» WHAT YOU SHOULD DO: Starting at the first line of the material below, retype each line exactly until you reach the line with "focal_mm: 2.26", which is also included; pictures stay out.

» GIVEN RECORDS:
****************************************

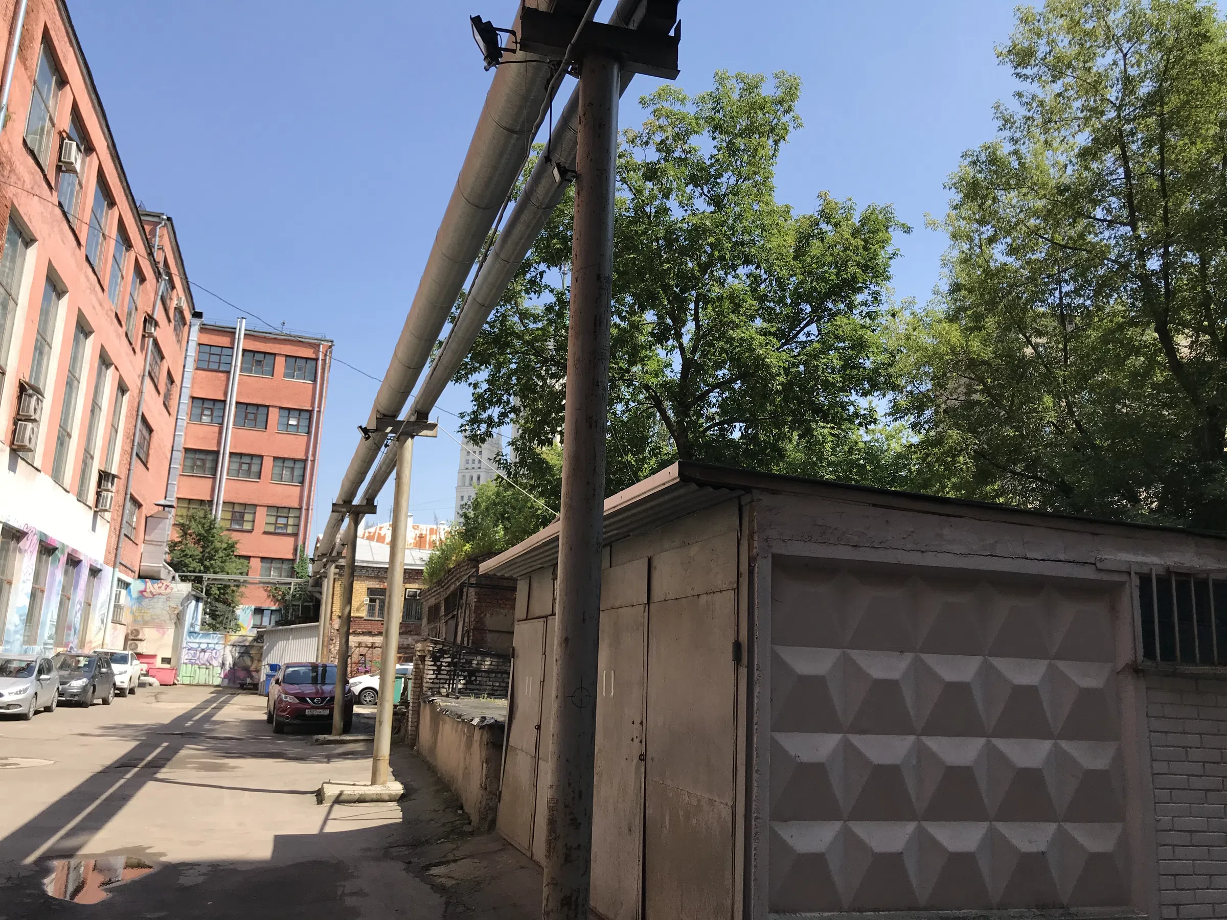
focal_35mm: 28
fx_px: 992
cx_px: 614
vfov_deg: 49.7
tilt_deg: +11.6
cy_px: 460
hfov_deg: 63.4
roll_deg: -2.3
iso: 20
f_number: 1.8
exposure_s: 1/1277
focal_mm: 3.99
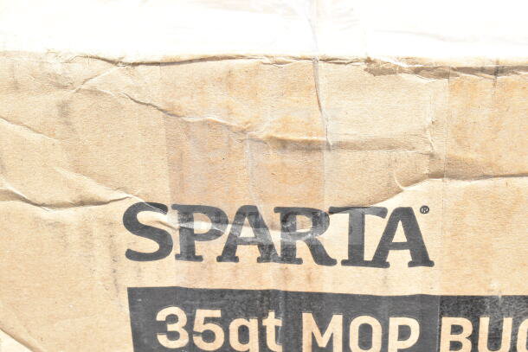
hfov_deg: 28.1
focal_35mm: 72
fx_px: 1056
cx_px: 264
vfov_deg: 18.9
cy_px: 176
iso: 1600
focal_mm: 48
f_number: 13
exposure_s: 1/640
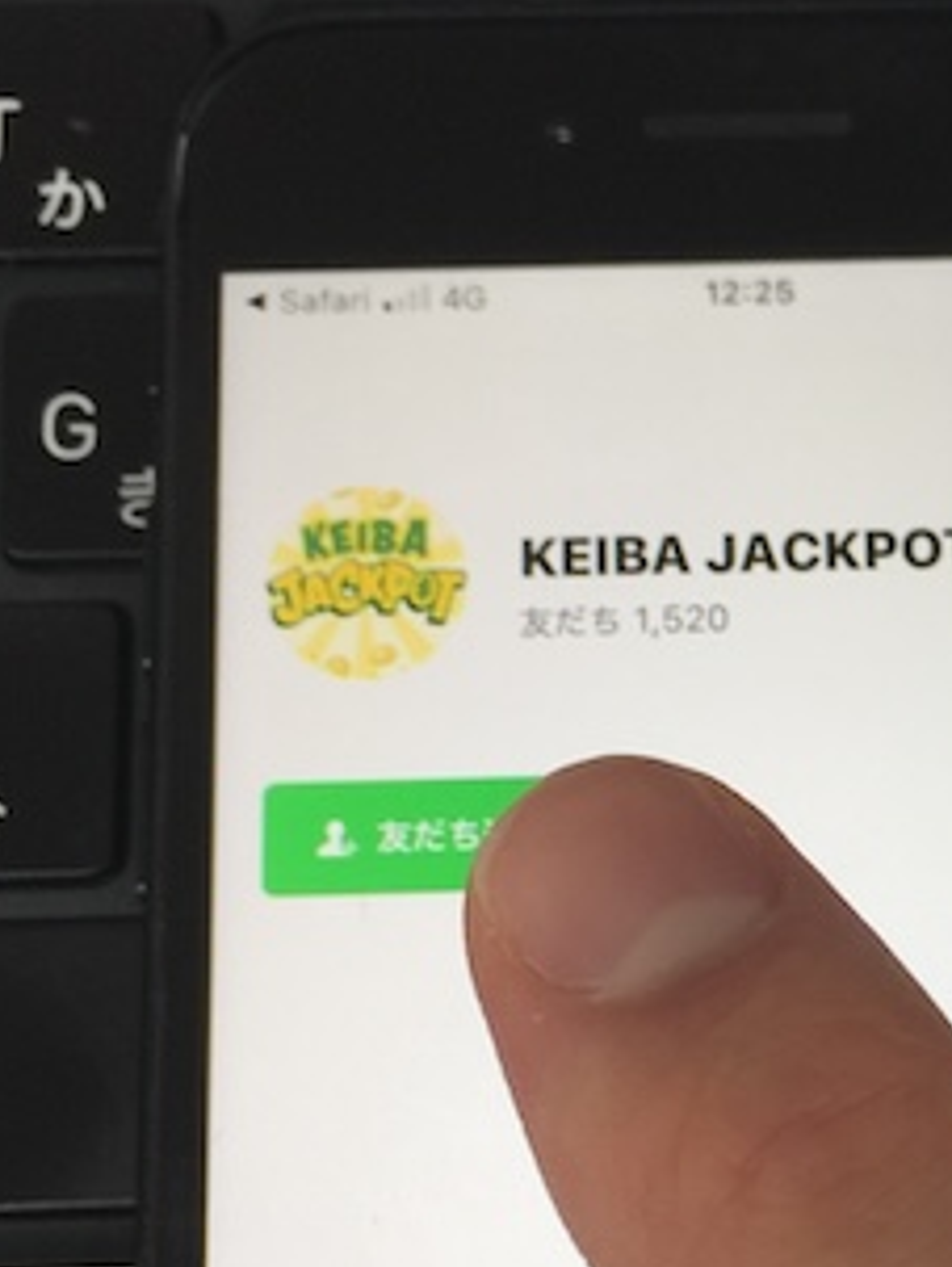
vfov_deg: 30.0
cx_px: 856
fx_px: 2344
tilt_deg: -68.6
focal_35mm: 64
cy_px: 879
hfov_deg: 22.4
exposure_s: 1/40
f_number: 2.2
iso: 32
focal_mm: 4.15
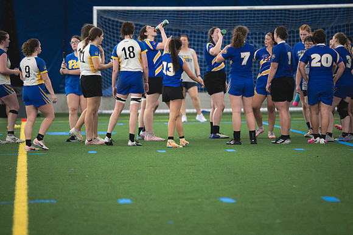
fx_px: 2940
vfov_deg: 4.6
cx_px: 176
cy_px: 118
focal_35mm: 300
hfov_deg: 6.9
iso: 12800
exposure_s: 1/640
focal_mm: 200
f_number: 2.8
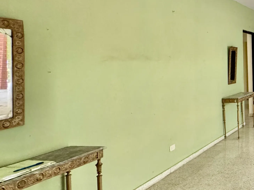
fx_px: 286
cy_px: 65
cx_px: 325
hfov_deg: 34.7
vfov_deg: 36.5
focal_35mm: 39
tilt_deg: -1.8
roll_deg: +1.4
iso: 320
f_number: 2.2
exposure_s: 1/85
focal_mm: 2.22
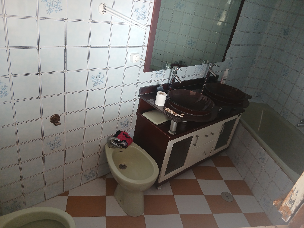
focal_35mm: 26
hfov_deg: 67.3
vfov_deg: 53.1
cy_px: 114
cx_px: 152
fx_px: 228
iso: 125
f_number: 1.8
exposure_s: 1/50
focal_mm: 3.98
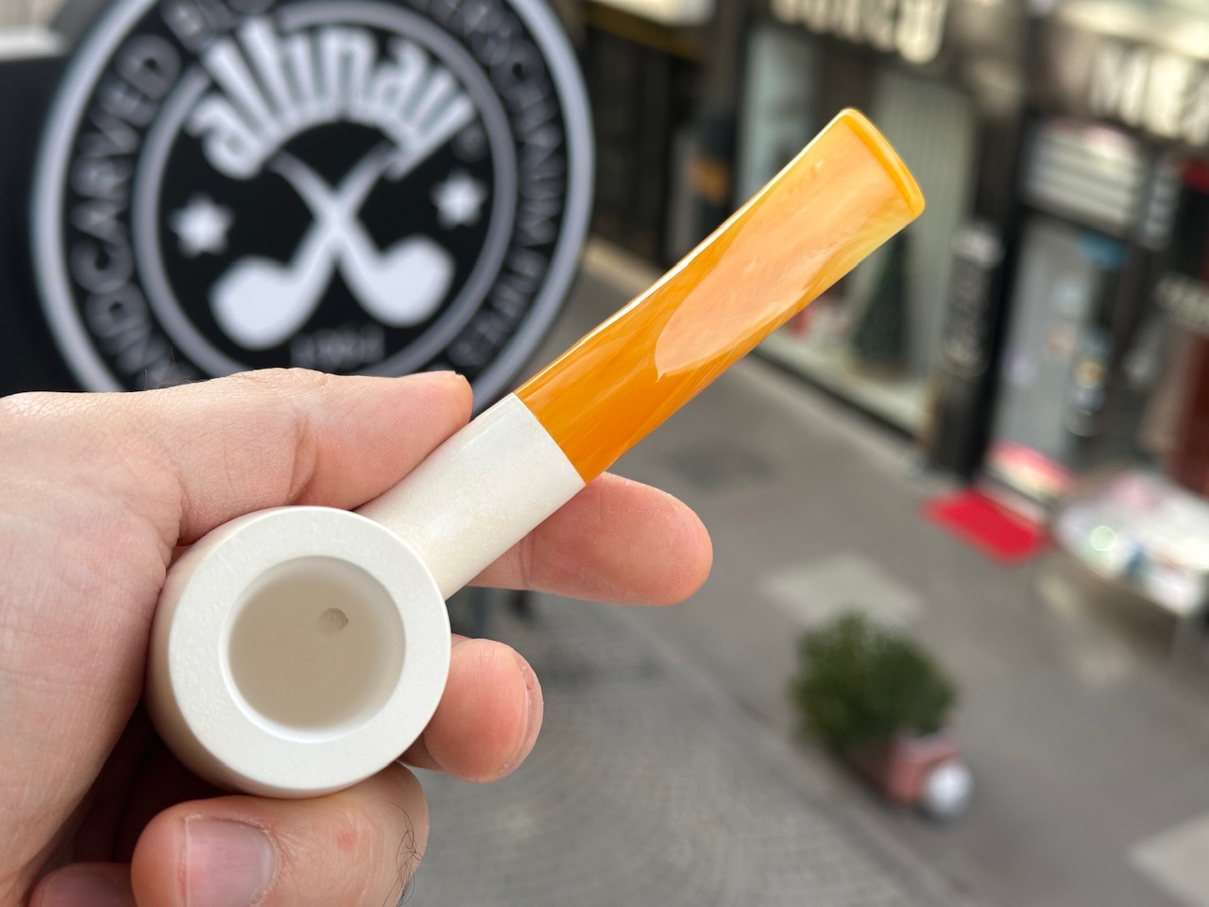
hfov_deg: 39.7
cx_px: 604
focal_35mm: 48
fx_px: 1676
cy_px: 454
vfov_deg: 30.3
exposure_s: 1/401
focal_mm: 6.86
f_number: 1.78
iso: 64
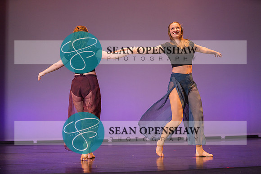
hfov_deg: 28.8
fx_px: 508
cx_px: 130
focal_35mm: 70
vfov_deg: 19.5
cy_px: 87
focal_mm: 70
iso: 500
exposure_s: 1/500
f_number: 2.8
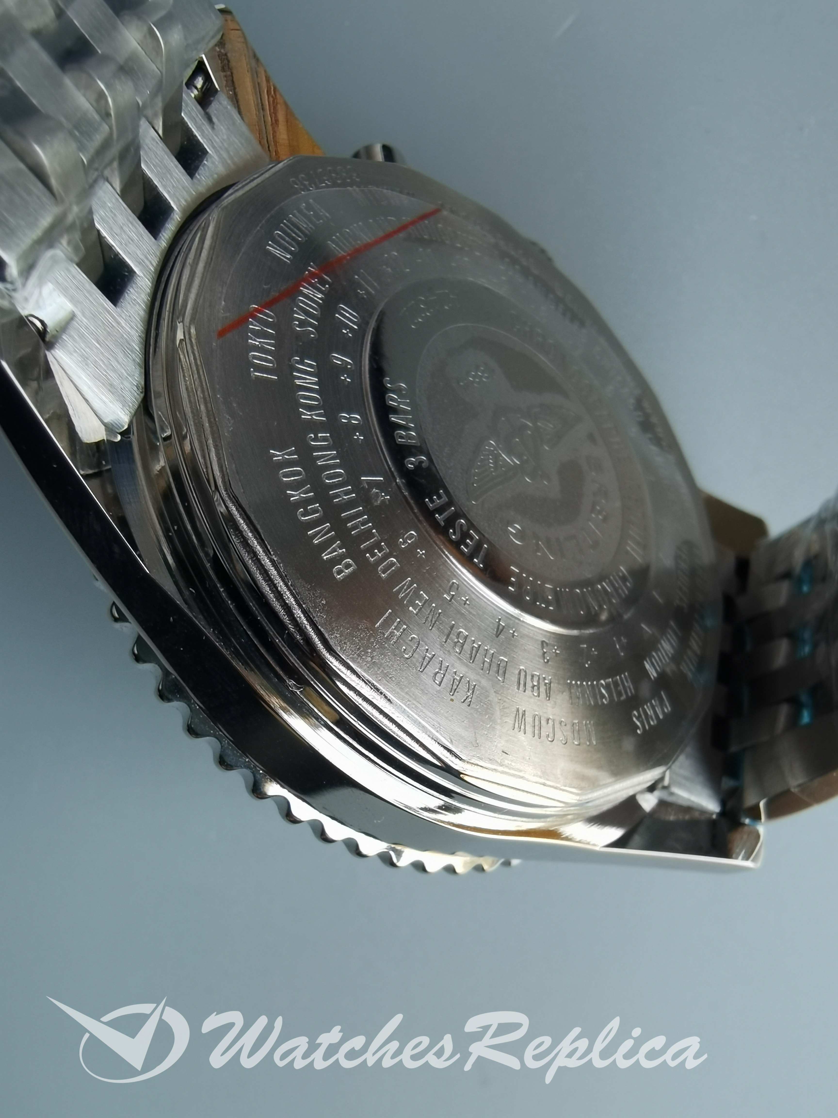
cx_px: 419
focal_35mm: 26
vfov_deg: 67.3
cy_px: 559
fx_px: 839
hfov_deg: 53.1
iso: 64
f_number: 2.2
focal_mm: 2.26
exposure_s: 1/50
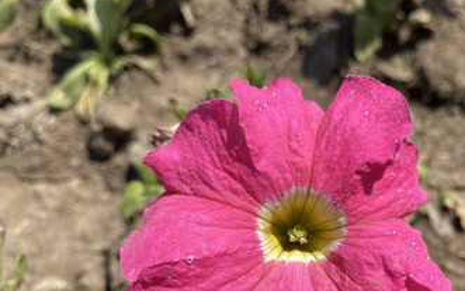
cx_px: 315
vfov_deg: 31.0
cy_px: 240
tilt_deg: -56.7
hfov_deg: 48.3
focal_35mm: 40
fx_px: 507
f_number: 1.8
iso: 32
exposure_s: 1/2105
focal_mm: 4.25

****************************************

» EXERCISE RESULT:
focal_35mm: 28
fx_px: 992
cx_px: 614
vfov_deg: 49.7
tilt_deg: +11.6
cy_px: 460
hfov_deg: 63.4
roll_deg: -2.3
iso: 20
f_number: 1.8
exposure_s: 1/1277
focal_mm: 3.99
hfov_deg: 28.1
focal_35mm: 72
fx_px: 1056
cx_px: 264
vfov_deg: 18.9
cy_px: 176
iso: 1600
focal_mm: 48
f_number: 13
exposure_s: 1/640
vfov_deg: 30.0
cx_px: 856
fx_px: 2344
tilt_deg: -68.6
focal_35mm: 64
cy_px: 879
hfov_deg: 22.4
exposure_s: 1/40
f_number: 2.2
iso: 32
focal_mm: 4.15
fx_px: 2940
vfov_deg: 4.6
cx_px: 176
cy_px: 118
focal_35mm: 300
hfov_deg: 6.9
iso: 12800
exposure_s: 1/640
focal_mm: 200
f_number: 2.8
fx_px: 286
cy_px: 65
cx_px: 325
hfov_deg: 34.7
vfov_deg: 36.5
focal_35mm: 39
tilt_deg: -1.8
roll_deg: +1.4
iso: 320
f_number: 2.2
exposure_s: 1/85
focal_mm: 2.22
focal_35mm: 26
hfov_deg: 67.3
vfov_deg: 53.1
cy_px: 114
cx_px: 152
fx_px: 228
iso: 125
f_number: 1.8
exposure_s: 1/50
focal_mm: 3.98
hfov_deg: 39.7
cx_px: 604
focal_35mm: 48
fx_px: 1676
cy_px: 454
vfov_deg: 30.3
exposure_s: 1/401
focal_mm: 6.86
f_number: 1.78
iso: 64
hfov_deg: 28.8
fx_px: 508
cx_px: 130
focal_35mm: 70
vfov_deg: 19.5
cy_px: 87
focal_mm: 70
iso: 500
exposure_s: 1/500
f_number: 2.8
cx_px: 419
focal_35mm: 26
vfov_deg: 67.3
cy_px: 559
fx_px: 839
hfov_deg: 53.1
iso: 64
f_number: 2.2
focal_mm: 2.26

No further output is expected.